Jean Delaunay

La Fed américaine va-t-elle augmenter ses taux d’intérêt pour lutter contre l’inflation liée à la guerre en Iran ?

La Réserve fédérale américaine réfléchit à l’opportunité d’augmenter les taux d’intérêt pour la première fois depuis des années, alors que la guerre en Iran fait grimper les prix du carburant et pousse l’inflation encore au-dessus de l’objectif.

Un haut responsable de la Réserve fédérale américaine a évoqué la perspective d’une hausse des taux d’intérêt pour la première fois depuis des années, avertissant que l’impact de la guerre en Iran sur les coûts du carburant pourrait pousser l’inflation hors du contrôle de la banque centrale.

Beth Hammack, présidente de la Banque fédérale de réserve de Cleveland, a déclaré lundi à l’Associated Press que même si sa préférence était de maintenir le taux de référence stable « pendant un certain temps », une hausse pourrait devenir nécessaire si l’inflation reste obstinément élevée.

« Je peux voir où nous pourrions avoir besoin d’augmenter les taux si l’inflation reste constamment au-dessus de notre objectif », a-t-elle déclaré.

Cela marquerait un net revirement par rapport à la fin de l’année dernière, lorsque la Fed avait abaissé à trois reprises son taux directeur.

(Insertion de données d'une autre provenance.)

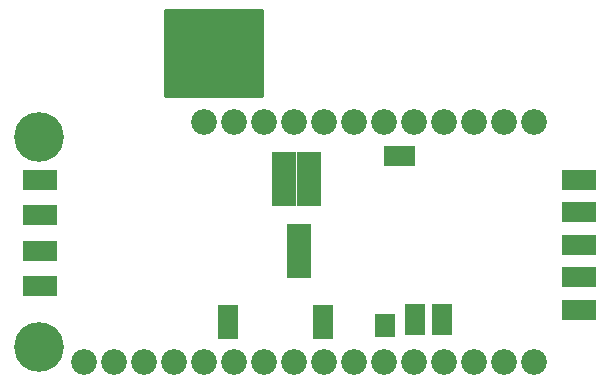
<source format=gbs>
G04 #@! TF.GenerationSoftware,KiCad,Pcbnew,(2018-02-15 revision 29b28de31)-makepkg*
G04 #@! TF.CreationDate,2018-11-16T08:15:48+03:00*
G04 #@! TF.ProjectId,ATM90E26_Featherwing,41544D39304532365F46656174686572,rev?*
G04 #@! TF.SameCoordinates,Original*
G04 #@! TF.FileFunction,Soldermask,Bot*
G04 #@! TF.FilePolarity,Negative*
%FSLAX46Y46*%
G04 Gerber Fmt 4.6, Leading zero omitted, Abs format (unit mm)*
G04 Created by KiCad (PCBNEW (2018-02-15 revision 29b28de31)-makepkg) date 11/16/18 08:15:48*
%MOMM*%
%LPD*%
G01*
G04 APERTURE LIST*
%ADD10R,2.940000X1.670000*%
%ADD11R,1.670000X2.940000*%
%ADD12R,2.000200X1.568400*%
%ADD13R,1.035000X1.670000*%
%ADD14C,4.210000*%
%ADD15C,2.178000*%
%ADD16R,1.670000X1.035000*%
%ADD17C,0.254000*%
G04 APERTURE END LIST*
D10*
X171712000Y-113500000D03*
X171712000Y-110750000D03*
X171712000Y-119000000D03*
X126000000Y-108000000D03*
X126000000Y-117000000D03*
X126000000Y-114000000D03*
X126000000Y-111000000D03*
D11*
X142000000Y-120000000D03*
D10*
X171712000Y-108000000D03*
D11*
X150000000Y-120000000D03*
D10*
X171712000Y-116250000D03*
D12*
X148000000Y-115524000D03*
X148000000Y-114000000D03*
X148000000Y-112476000D03*
X148852000Y-109449000D03*
X148852000Y-107925000D03*
X148852000Y-106401000D03*
X146693000Y-109449000D03*
X146693000Y-107925000D03*
X146693000Y-106401000D03*
D13*
X157284800Y-106000000D03*
X156472000Y-106000000D03*
X155659200Y-106000000D03*
D14*
X125992000Y-104369000D03*
X125992000Y-122149000D03*
D15*
X139962000Y-103099000D03*
X142502000Y-103099000D03*
X145042000Y-103099000D03*
X147582000Y-103099000D03*
X150122000Y-103099000D03*
X152662000Y-103099000D03*
X155202000Y-103099000D03*
X157742000Y-103099000D03*
X160282000Y-103099000D03*
X162822000Y-103099000D03*
X165362000Y-103099000D03*
X167902000Y-103099000D03*
X139962000Y-123419000D03*
X142502000Y-123419000D03*
X145042000Y-123419000D03*
X147582000Y-123419000D03*
X150122000Y-123419000D03*
X152662000Y-123419000D03*
X155202000Y-123419000D03*
X157742000Y-123419000D03*
X160282000Y-123419000D03*
X162822000Y-123419000D03*
X165362000Y-123419000D03*
X167902000Y-123419000D03*
X137422000Y-123419000D03*
X134882000Y-123419000D03*
X132342000Y-123419000D03*
X129802000Y-123419000D03*
D16*
X160091000Y-120662800D03*
X160091000Y-119850000D03*
X160091000Y-119037200D03*
X157792000Y-119037200D03*
X157792000Y-119850000D03*
X157792000Y-120662800D03*
X155252000Y-120794000D03*
X155252000Y-119894000D03*
D17*
G36*
X144873000Y-100873000D02*
X136627000Y-100873000D01*
X136627000Y-93627000D01*
X144873000Y-93627000D01*
X144873000Y-100873000D01*
X144873000Y-100873000D01*
G37*
X144873000Y-100873000D02*
X136627000Y-100873000D01*
X136627000Y-93627000D01*
X144873000Y-93627000D01*
X144873000Y-100873000D01*
M02*

</source>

Hammack a également laissé la porte ouverte à des réductions, mais seulement si le marché du travail en subit un coup dur.

« Je peux prévoir des scénarios dans lesquels nous devrions réduire les taux si le marché du travail se détériore de manière significative », a-t-elle déclaré.

La réduction des taux rend les emprunts moins chers, encourageant les entreprises à investir et à embaucher – un outil auquel la Fed a généralement recours lorsque le chômage augmente et que l’économie a besoin d’un coup de pouce.

L’inflation prend la mauvaise direction

Les chiffres évoluent déjà dans la mauvaise direction. Les économistes prévoient que l’inflation annuelle grimpera à 3,1 % en mars, contre 2,4 % en février et les propres estimations de Hammack suggèrent qu’elle pourrait atteindre 3,5 % en avril, le plus haut depuis 2024.

« L’inflation dépasse notre objectif depuis plus de cinq ans maintenant », a-t-elle déclaré, ajoutant qu’une nouvelle hausse signifierait qu’elle « évolue dans la mauvaise direction, s’éloignant de notre objectif de 2 % ».

Le gouvernement américain publiera vendredi son rapport sur l’inflation de mars, qui offrira la première lecture claire de l’impact de la hausse des coûts de l’énergie depuis le début du conflit le 28 février.

Douleur d’essence à la pompe

Les prix du gaz ont fortement grimpé depuis le début de la guerre, atteignant lundi une moyenne nationale de 4,12 dollars (3,80 euros) le gallon, soit une hausse de 80 cents par rapport au mois précédent.

Pour Hammack, dont le district couvre l’Ohio et certaines parties de la Pennsylvanie, de la Virginie occidentale et du Kentucky, le message venant du terrain est sans ambiguïté.

« La hausse des prix de l’essence est la chose n°1 dont j’entends parler dans mon district », a-t-elle déclaré.

« Nous savons que cela cause beaucoup de souffrance personnellement, car cela engloutit une part de plus en plus grande des salaires des gens. »

Une Fed prise entre deux feux

La Fed est légalement tenue par le Congrès de rechercher à la fois une faible inflation et un emploi maximal – et à l’heure actuelle, la guerre en Iran menace les deux simultanément.

La hausse des prix du carburant pourrait inciter les consommateurs à réduire leurs dépenses, ce qui ralentirait la croissance et aggraverait le chômage. Cela nécessiterait normalement des baisses de taux, mais une inflation persistante tire dans la direction complètement opposée.

La façon dont le conflit façonnera l’économie américaine dépendra de sa durée et de l’ampleur de la hausse des prix de l’énergie.

Maintenant dans sa sixième semaine, la guerre a déjà duré plus longtemps que ce que Hammack avait prévu lors de la dernière réunion de la Fed les 17 et 18 mars.

Le facteur Trump

Une hausse des taux mettrait presque certainement la Fed sur une trajectoire de collision avec le président américain Donald Trump, qui a fustigé à plusieurs reprises la banque centrale pour ne pas avoir réduit les taux plus rapidement et a demandé que son taux de référence soit réduit à 1 %, soit moins d’un tiers de son niveau actuel d’environ 3,6 %.

D’autres responsables de la Fed ont également signalé leur ouverture à des hausses de taux, notamment Austan Goolsbee, président de la Fed de Chicago.

Le procès-verbal de la réunion de janvier de la Fed a montré que plusieurs des 19 membres du comité de fixation des taux ont soutenu un texte reconnaissant la possibilité d' »ajustements à la hausse ».